• [TEXTAUSZUG]
•••
Das Selbstbewußtsein der Deutschen

Die Angst vor der Zukunft treibt wundersame Blüten. An der Spitze Bundeskanzlerin Merkel mit ihren Prognosen zum Euro und zur EU, zum Islam und zur Demokratie. Und in ihrem Gefolge Präsident Gauck, in der Pose eines Moralpredigers, der Gewichtiges zu sagen hat. Neuerdings mit seiner Feststellung vor dem Bundestag: „Es gibt keine deutsche Identität ohne Auschwitz“.

 

 

 

Der Name Auschwitz ist stellvertretend für die Greueltaten während der nationalsozialistischen Diktatur. Die Achtung vor dem großen Leid und dem Schwur von damals, so etwas nie wieder zuzulassen, muß uns Anlaß sein, das Wissen um die Geschehnisse und Hintergründe zu erweitern, zu vertiefen und öffentlich kundzutun, um unsere Verpflichtung zu erfüllen. Daß wir uns mit unserer Geschichte befassen, ist also eine unverzichtbare Voraussetzung für unser politisches Handeln. Deshalb haben wir Deutschen ein starkes Interesse an der historischen Wahrheit.

 

 

 

Bedauerlich ist allerdings, daß in den Medien die historische Erkundung heutzutage kaum tiefgründig betrieben wird und stattdessen ein oberflächliches, kurzsichtiges Vorteilsdenken und eine stereotype Sichtverengung im Vordergrund steht. Die Folge hiervon ist, daß sich an allen Ecken und Enden Widersprüche auftun, weil die anderslautende Wirklichkeit und differenzierende historische Analysen sich nicht in das vorgefaßte Korsett einordnen lassen. Bei den Regierenden sowieso, aber auch bei der Opposition besteht ein Mangel an politischer Historizität. Zukunft scheint vielfach nur Fortsetzung der Gegenwart zu sein. Eine solche Zukunft erzeugt aber Angst, sie ist kein Hort der Hoffnung und der Freude, denn sie ist ohne Perspektive.
•••
• [DATENAUSZÜGE]
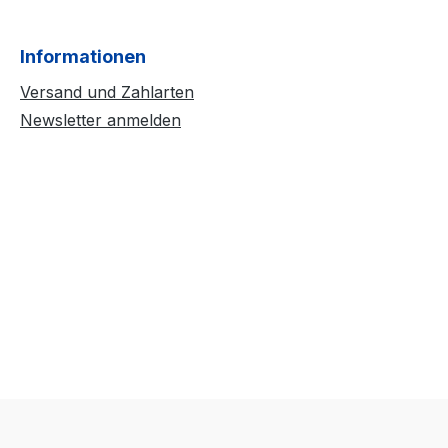
Informationen
Versand und Zahlarten
Newsletter anmelden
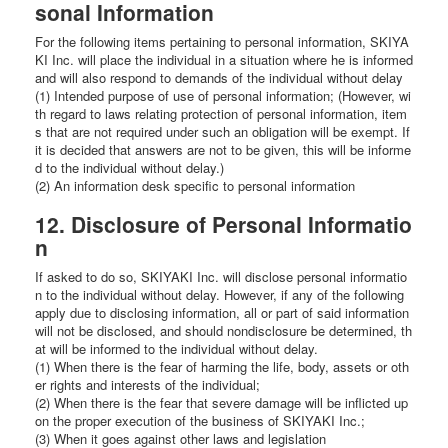
sonal Information
For the following items pertaining to personal information, SKIYA
KI Inc. will place the individual in a situation where he is informed
and will also respond to demands of the individual without delay
(1) Intended purpose of use of personal information; (However, wi
th regard to laws relating protection of personal information, item
s that are not required under such an obligation will be exempt. If
it is decided that answers are not to be given, this will be informe
d to the individual without delay.)
(2) An information desk specific to personal information
12. Disclosure of Personal Informatio
n
If asked to do so, SKIYAKI Inc. will disclose personal informatio
n to the individual without delay. However, if any of the following
apply due to disclosing information, all or part of said information
will not be disclosed, and should nondisclosure be determined, th
at will be informed to the individual without delay.
(1) When there is the fear of harming the life, body, assets or oth
er rights and interests of the individual;
(2) When there is the fear that severe damage will be inflicted up
on the proper execution of the business of SKIYAKI Inc.;
(3) When it goes against other laws and legislation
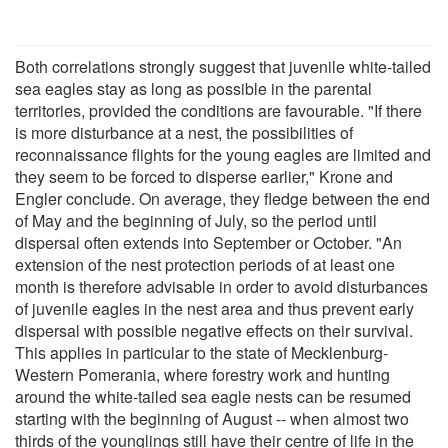
Both correlations strongly suggest that juvenile white-tailed
sea eagles stay as long as possible in the parental
territories, provided the conditions are favourable. "If there
is more disturbance at a nest, the possibilities of
reconnaissance flights for the young eagles are limited and
they seem to be forced to disperse earlier," Krone and
Engler conclude. On average, they fledge between the end
of May and the beginning of July, so the period until
dispersal often extends into September or October. "An
extension of the nest protection periods of at least one
month is therefore advisable in order to avoid disturbances
of juvenile eagles in the nest area and thus prevent early
dispersal with possible negative effects on their survival.
This applies in particular to the state of Mecklenburg-
Western Pomerania, where forestry work and hunting
around the white-tailed sea eagle nests can be resumed
starting with the beginning of August -- when almost two
thirds of the younglings still have their centre of life in the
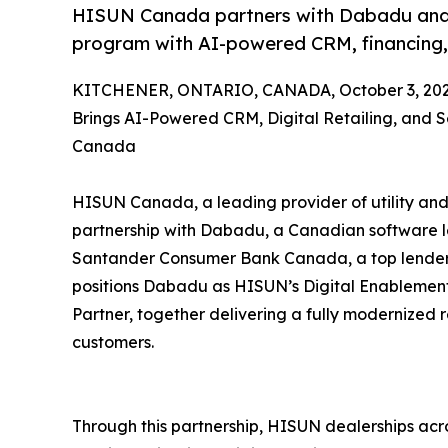
HISUN Canada partners with Dabadu and Sa
program with AI-powered CRM, financing, a
KITCHENER, ONTARIO, CANADA, October 3, 202
Brings AI-Powered CRM, Digital Retailing, and 
Canada
HISUN Canada, a leading provider of utility and
partnership with Dabadu, a Canadian software 
Santander Consumer Bank Canada, a top lender in
positions Dabadu as HISUN’s Digital Enablemen
Partner, together delivering a fully modernized 
customers.
Through this partnership, HISUN dealerships ac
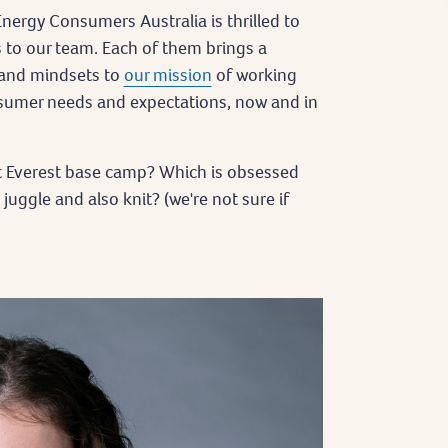
nergy Consumers Australia is thrilled to
 to our team. Each of them brings a
s and mindsets to
our mission
of working
sumer needs and expectations, now and in
t Everest base camp? Which is obsessed
ggle and also knit? (we're not sure if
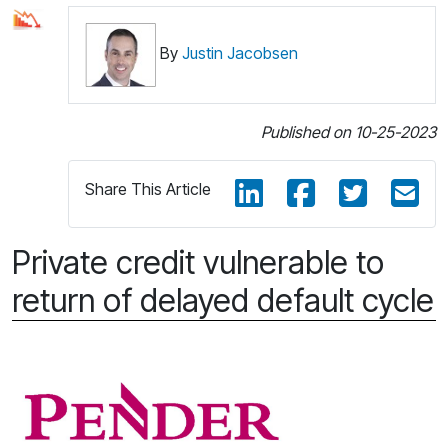
By
Justin Jacobsen
Published on 10-25-2023
Share This Article
Private credit vulnerable to
return of delayed default cycle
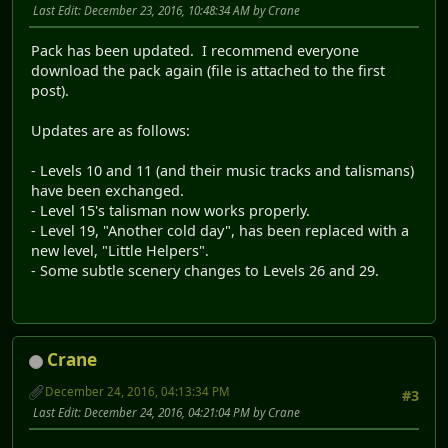
Last Edit
: December 23, 2016, 10:48:34 AM by Crane
Pack has been updated. I recommend everyone
download the pack again (file is attached to the first
post).
Updates are as follows:
- Levels 10 and 11 (and their music tracks and talismans)
have been exchanged.
- Level 15's talisman now works properly.
- Level 19, "Another cold day", has been replaced with a
new level, "Little Helpers".
- Some subtle scenery changes to Levels 26 and 29.
Crane
December 24, 2016, 04:13:34 PM
#3
Last Edit
: December 24, 2016, 04:21:04 PM by Crane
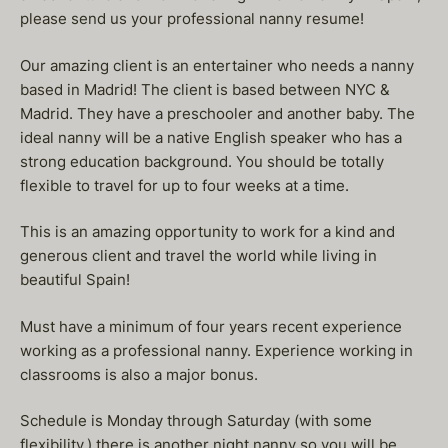
please send us your professional nanny resume!
Our amazing client is an entertainer who needs a nanny
based in Madrid! The client is based between NYC &
Madrid. They have a preschooler and another baby. The
ideal nanny will be a native English speaker who has a
strong education background. You should be totally
flexible to travel for up to four weeks at a time.
This is an amazing opportunity to work for a kind and
generous client and travel the world while living in
beautiful Spain!
Must have a minimum of four years recent experience
working as a professional nanny. Experience working in
classrooms is also a major bonus.
Schedule is Monday through Saturday (with some
flexibility.) there is another night nanny so you will be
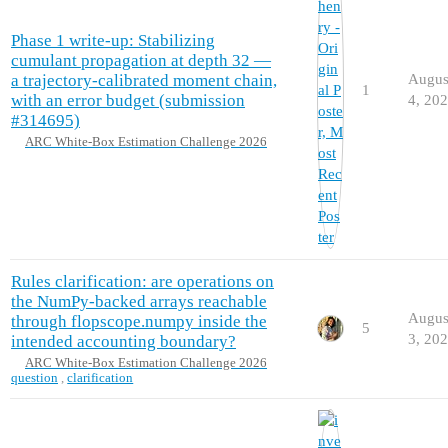
Phase 1 write-up: Stabilizing
cumulant propagation at depth 32 —
a trajectory-calibrated moment chain,
Augus
1
with an error budget (submission
4, 20
#314695)
ARC White-Box Estimation Challenge 2026
Rules clarification: are operations on
the NumPy-backed arrays reachable
Augus
through flopscope.numpy inside the
5
3, 20
intended accounting boundary?
ARC White-Box Estimation Challenge 2026
question
,
clarification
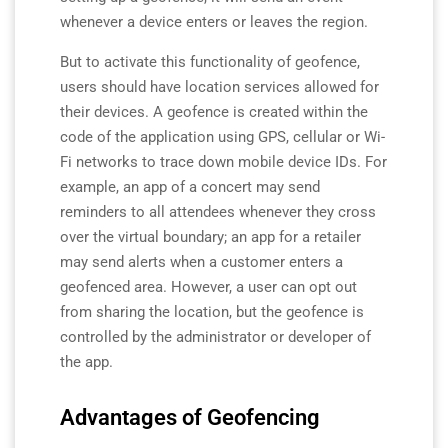
whenever a device enters or leaves the region.
But to activate this functionality of geofence,
users should have location services allowed for
their devices. A geofence is created within the
code of the application using GPS, cellular or Wi-
Fi networks to trace down mobile device IDs. For
example, an app of a concert may send
reminders to all attendees whenever they cross
over the virtual boundary; an app for a retailer
may send alerts when a customer enters a
geofenced area.
However, a user can opt out
from sharing the location, but the geofence is
controlled by the administrator or developer of
the app.
Advantages of Geofencing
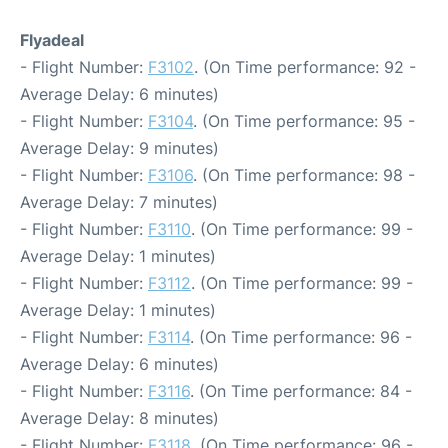
Flyadeal
- Flight Number:
F3102
. (On Time performance: 92 -
Average Delay: 6 minutes)
- Flight Number:
F3104
. (On Time performance: 95 -
Average Delay: 9 minutes)
- Flight Number:
F3106
. (On Time performance: 98 -
Average Delay: 7 minutes)
- Flight Number:
F3110
. (On Time performance: 99 -
Average Delay: 1 minutes)
- Flight Number:
F3112
. (On Time performance: 99 -
Average Delay: 1 minutes)
- Flight Number:
F3114
. (On Time performance: 96 -
Average Delay: 6 minutes)
- Flight Number:
F3116
. (On Time performance: 84 -
Average Delay: 8 minutes)
- Flight Number:
F3118
. (On Time performance: 96 -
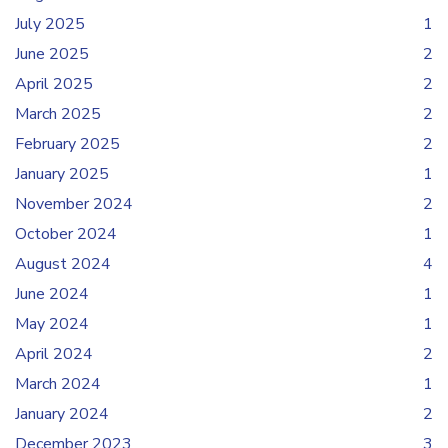
July 2025
1
June 2025
2
April 2025
2
March 2025
2
February 2025
2
January 2025
1
November 2024
2
October 2024
1
August 2024
4
June 2024
1
May 2024
1
April 2024
2
March 2024
1
January 2024
2
December 2023
3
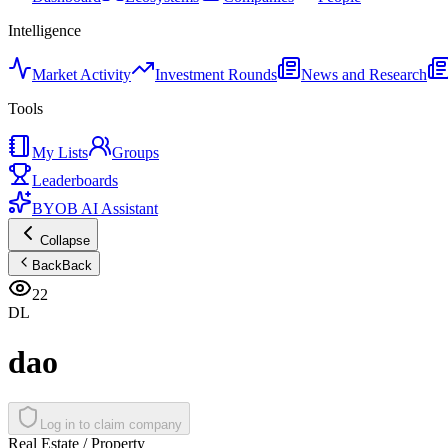
Intelligence
Market Activity
Investment Rounds
News and Research
Tools
My Lists
Groups
Leaderboards
BYOB AI Assistant
Collapse
Back
Back
22
DL
dao
Log in to claim company
Real Estate / Property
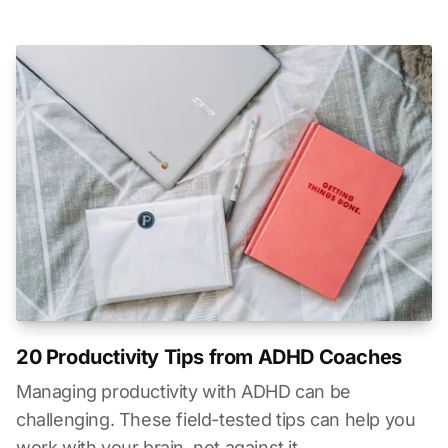
20 Productivity Tips from ADHD Coaches
Managing productivity with ADHD can be
challenging. These field-tested tips can help you
work with your brain, not against it.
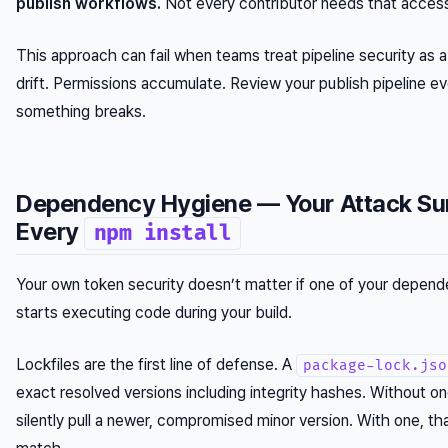
publish workflows.
Not every contributor needs that acces
This approach can fail when teams treat pipeline security as 
drift. Permissions accumulate. Review your publish pipeline ev
something breaks.
Dependency Hygiene — Your Attack Su
Every
npm install
Your own token security doesn’t matter if one of your depe
starts executing code during your build.
Lockfiles are the first line of defense. A
package-lock.jso
exact resolved versions including integrity hashes. Without o
silently pull a newer, compromised minor version. With one, that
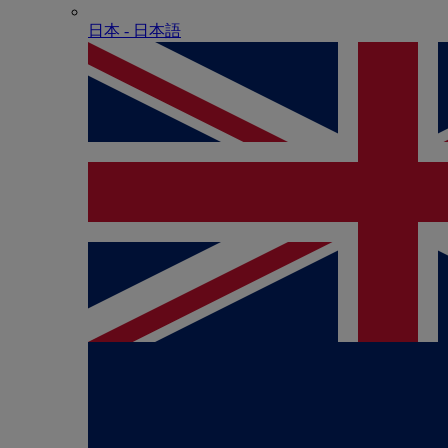
日本 - ⽇本語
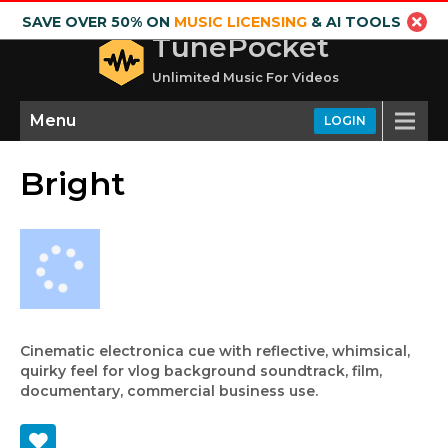
SAVE OVER 50% ON
MUSIC LICENSING
& AI TOOLS
TunePocket
Unlimited Music For Videos
Menu
LOGIN
Bright
Cinematic electronica cue with reflective, whimsical,
quirky feel for vlog background soundtrack, film,
documentary, commercial business use.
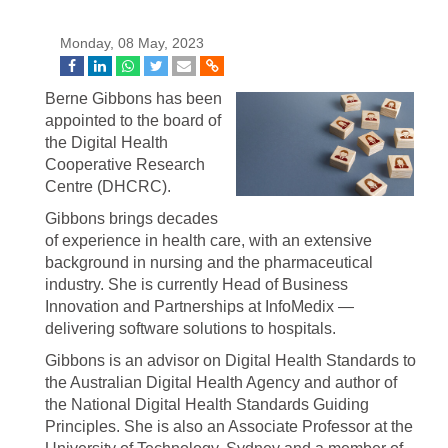
Monday, 08 May, 2023
Berne Gibbons has been
appointed to the board of
the Digital Health
Cooperative Research
Centre (DHCRC).
Gibbons brings decades
of experience in health care, with an extensive
background in nursing and the pharmaceutical
industry. She is currently Head of Business
Innovation and Partnerships at InfoMedix —
delivering software solutions to hospitals.
Gibbons is an advisor on Digital Health Standards to
the Australian Digital Health Agency and author of
the National Digital Health Standards Guiding
Principles. She is also an Associate Professor at the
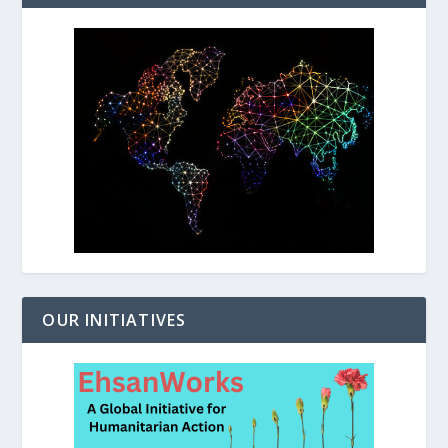
OUR INITIATIVES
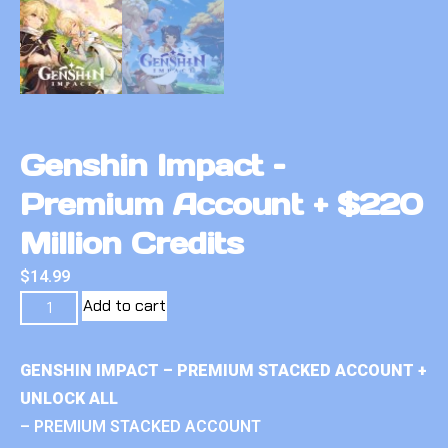
Genshin Impact –
Premium Account + $220
Million Credits
$
14.99
Add to cart
GENSHIN IMPACT – PREMIUM STACKED ACCOUNT +
UNLOCK ALL
– PREMIUM STACKED ACCOUNT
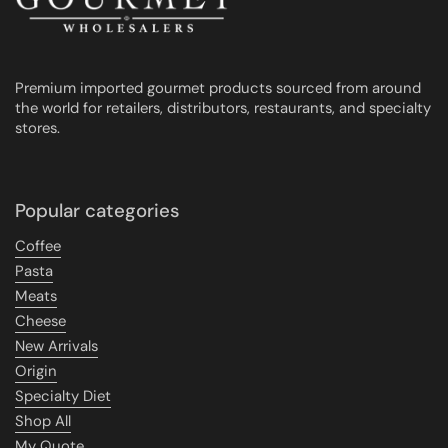
Premium imported gourmet products sourced from around
the world for retailers, distributors, restaurants, and specialty
stores.
Popular categories
Coffee
Pasta
Meats
Cheese
New Arrivals
Origin
Specialty Diet
Shop All
My Quote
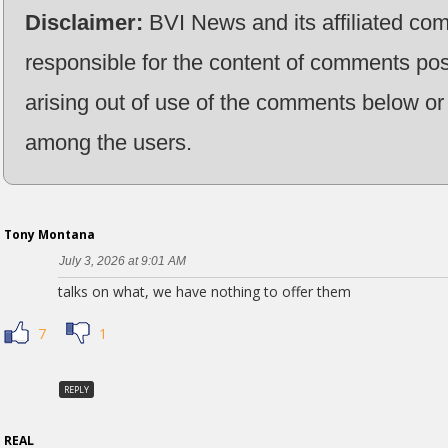
Disclaimer:
BVI News and its affiliated co
responsible for the content of comments pos
arising out of use of the comments below or 
among the users.
Tony Montana
July 3, 2026 at 9:01 AM
talks on what, we have nothing to offer them
7
1
REPLY
REAL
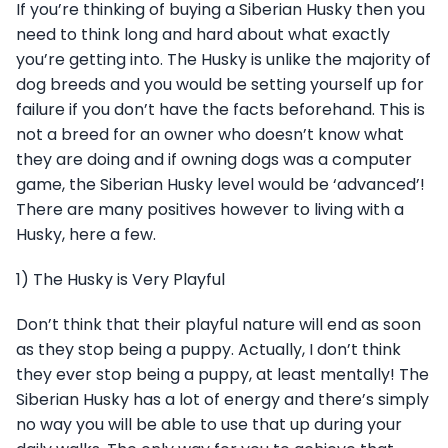
If you’re thinking of buying a Siberian Husky then you
need to think long and hard about what exactly
you’re getting into. The Husky is unlike the majority of
dog breeds and you would be setting yourself up for
failure if you don’t have the facts beforehand. This is
not a breed for an owner who doesn’t know what
they are doing and if owning dogs was a computer
game, the Siberian Husky level would be ‘advanced’!
There are many positives however to living with a
Husky, here a few.
1) The Husky is Very Playful
Don’t think that their playful nature will end as soon
as they stop being a puppy. Actually, I don’t think
they ever stop being a puppy, at least mentally! The
Siberian Husky has a lot of energy and there’s simply
no way you will be able to use that up during your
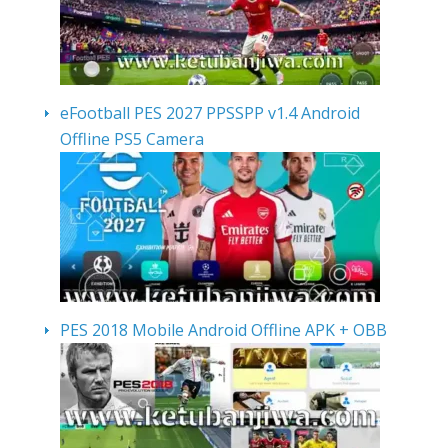
eFootball PES 2027 PPSSPP v1.4 Android
Offline PS5 Camera
PES 2018 Mobile Android Offline APK + OBB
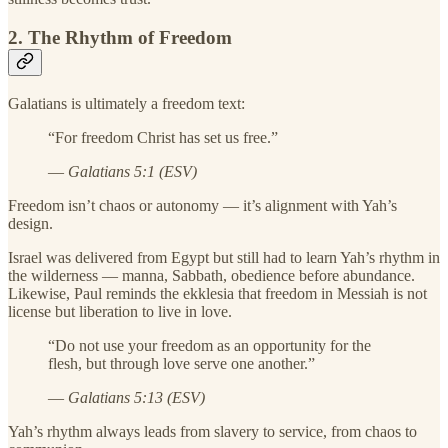
2. The Rhythm of Freedom
Galatians is ultimately a freedom text:
“For freedom Christ has set us free.”
—
Galatians 5:1 (ESV)
Freedom isn’t chaos or autonomy — it’s alignment with Yah’s
design.
Israel was delivered from Egypt but still had to learn Yah’s rhythm in
the wilderness — manna, Sabbath, obedience before abundance.
Likewise, Paul reminds the ekklesia that freedom in Messiah is not
license but liberation to live in love.
“Do not use your freedom as an opportunity for the
flesh, but through love serve one another.”
—
Galatians 5:13 (ESV)
Yah’s rhythm always leads from slavery to service, from chaos to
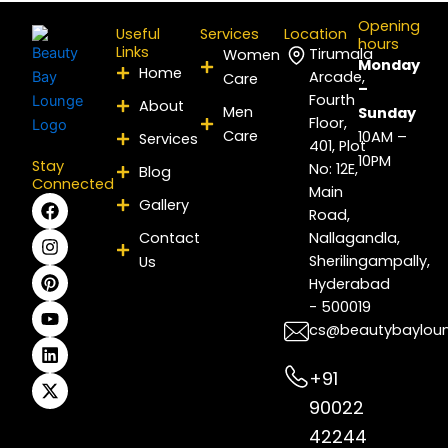
Opening
Useful
Services
Location
hours
Links
Tirumala
Women
Monday
Home
Arcade,
Care
–
Fourth
About
Men
Sunday
Floor,
Care
10AM –
Services
401, Plot
10PM
Stay
No: 12E,
Blog
Connected
Main
F
I
P
Y
L
X
Gallery
Road,
a
n
i
o
i
-
c
s
n
u
n
t
Contact
Nallagandla,
e
t
t
t
k
w
Sherilingampally,
Us
b
a
e
u
e
i
Hyderabad
o
g
r
b
d
t
- 500019
o
r
e
e
i
t
k
a
s
n
e
cs@beautybaylou
m
t
r
+91
90022
42244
•••
• [IHRE AUFGABEN]
(a) Schreiben Sie den gesamten Textauszug wortgetreu ab.
(b) Geben Sie aus den Datenzeilen alle Zeilen zwischen der Zeile mit „Premium imported gourmet“ und der Zeile mit „PES 2018 Mobile Android Offline APK + OBB“ unverändert aus, beide Zeilen eingeschlossen, und lassen Sie dabei die Bilder weg.
Die Datenzeilen haben mit dem Textauszug nichts zu tun.

• [LÖSUNGEN]
(a)
Das Selbstbewußtsein der Deutschen

Die Angst vor der Zukunft treibt wundersame Blüten. An der Spitze Bundeskanzlerin Merkel mit ihren Prognosen zum Euro und zur EU, zum Islam und zur Demokratie. Und in ihrem Gefolge Präsident Gauck, in der Pose eines Moralpredigers, der Gewichtiges zu sagen hat. Neuerdings mit seiner Feststellung vor dem Bundestag: „Es gibt keine deutsche Identität ohne Auschwitz“.

 

 

 

Der Name Auschwitz ist stellvertretend für die Greueltaten während der nationalsozialistischen Diktatur. Die Achtung vor dem großen Leid und dem Schwur von damals, so etwas nie wieder zuzulassen, muß uns Anlaß sein, das Wissen um die Geschehnisse und Hintergründe zu erweitern, zu vertiefen und öffentlich kundzutun, um unsere Verpflichtung zu erfüllen. Daß wir uns mit unserer Geschichte befassen, ist also eine unverzichtbare Voraussetzung für unser politisches Handeln. Deshalb haben wir Deutschen ein starkes Interesse an der historischen Wahrheit.

 

 

 

Bedauerlich ist allerdings, daß in den Medien die historische Erkundung heutzutage kaum tiefgründig betrieben wird und stattdessen ein oberflächliches, kurzsichtiges Vorteilsdenken und eine stereotype Sichtverengung im Vordergrund steht. Die Folge hiervon ist, daß sich an allen Ecken und Enden Widersprüche auftun, weil die anderslautende Wirklichkeit und differenzierende historische Analysen sich nicht in das vorgefaßte Korsett einordnen lassen. Bei den Regierenden sowieso, aber auch bei der Opposition besteht ein Mangel an politischer Historizität. Zukunft scheint vielfach nur Fortsetzung der Gegenwart zu sein. Eine solche Zukunft erzeugt aber Angst, sie ist kein Hort der Hoffnung und der Freude, denn sie ist ohne Perspektive.

(b)
Premium imported gourmet products sourced from around
the world for retailers, distributors, restaurants, and specialty
stores.
Popular categories
Coffee
Pasta
Meats
Cheese
New Arrivals
Origin
Specialty Diet
Shop All
My Quote
Disclaimer:
BVI News and its affiliated co
responsible for the content of comments pos
arising out of use of the comments below or 
among the users.
Tony Montana
July 3, 2026 at 9:01 AM
talks on what, we have nothing to offer them
7
1
REPLY
REAL
If you’re thinking of buying a Siberian Husky then you
need to think long and hard about what exactly
you’re getting into. The Husky is unlike the majority of
dog breeds and you would be setting yourself up for
failure if you don’t have the facts beforehand. This is
not a breed for an owner who doesn’t know what
they are doing and if owning dogs was a computer
game, the Siberian Husky level would be ‘advanced’!
There are many positives however to living with a
Husky, here a few.
1) The Husky is Very Playful
Don’t think that their playful nature will end as soon
as they stop being a puppy. Actually, I don’t think
they ever stop being a puppy, at least mentally! The
Siberian Husky has a lot of energy and there’s simply
no way you will be able to use that up during your
eFootball PES 2027 PPSSPP v1.4 Android
Offline PS5 Camera
PES 2018 Mobile Android Offline APK + OBB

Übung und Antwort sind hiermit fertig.